The restrictions in tax relief and extra 3% stamp duty liability have clearly tilted the market away from landlords. Since they took effect, the monthly volume of house purchases by landlords has averaged less than 6,000 – about half the previous level.

When the activities of all investors – not just those using buy-to-let mortgages – are looked at, the position looks even more negative. The latest analysis by Hamptons International indicates that landlords in aggregate have sold more properties than they have purchased so far this year.

While the change of tide for landlord investors is clear, there has been little obvious benefit for first-time buyers.

This may change as the reductions in mortgage interest tax relief continue to be phased in, but I would not hold my breath.
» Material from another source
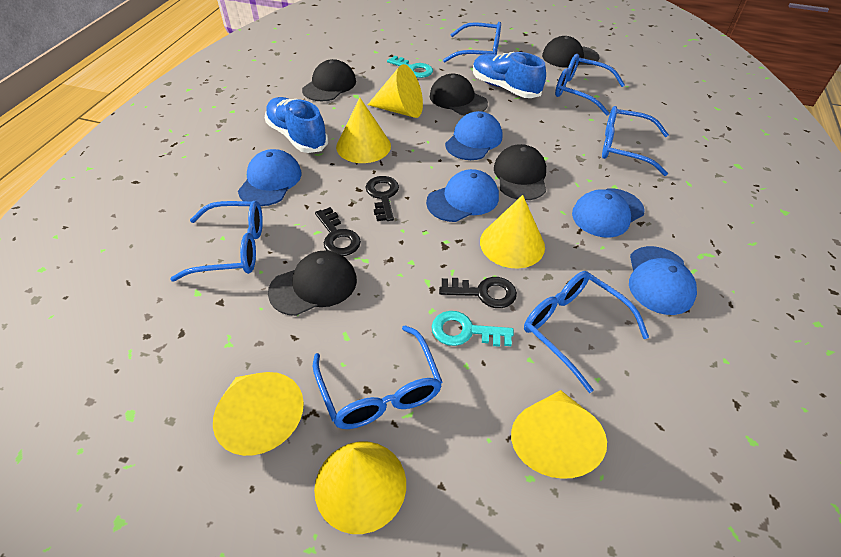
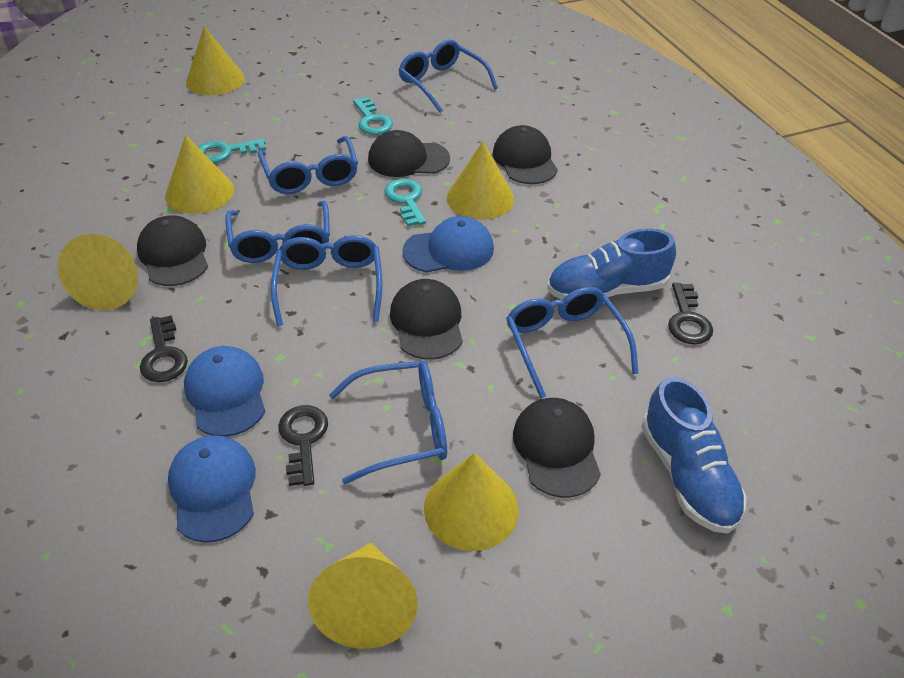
blue cap: 5 -> 3
turquoise key: 2 -> 3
A significant proportion of rental properties (nearly 40%) are owned outright by individuals who are unaffected by such tax measures (or may even benefit if supply shortfall drives rents up).

Even where landlords are directly affected and profitability is adversely affected, this may still compare favourably with alternative homes for their money. The government’s measures certainly shrink the appetite and ability of landlords to expand their portfolios, but they do not offer investors an attractive exit strategy.

The government could of course decide to ratchet up the financial pressure on landlords still further, but this would risk destabilising the landlord sector, tenants and the wider housing market.


Tax relief for ex-BTL properties

A better approach, and one advocated in recent papers from two think tanks – Onward and the Centre for Policy Studies – would be to introduce some capital gains tax relief for properties sold by landlords to tenants or other first-time buyers.

Although the details of the two proposals vary, the core idea in both cases, would be for the saving in capital gains tax to be shared between the landlord and buyer.

Both schemes purport to offer a win-win-win: an exit route for landlords; a means of contributing to the deposit needed by tenants to get a mortgage; modest or nil cost to the exchequer.

The basic idea is not new – the Residential Landlord Association advocated the use of capital gains tax relief a few years back – nor perfect.

But it may offer the chancellor a tempting – and relatively low cost – opportunity to build on last year’s surprise stamp duty relief for first-time buyers, which has so far failed to ignite first-time buyer activity.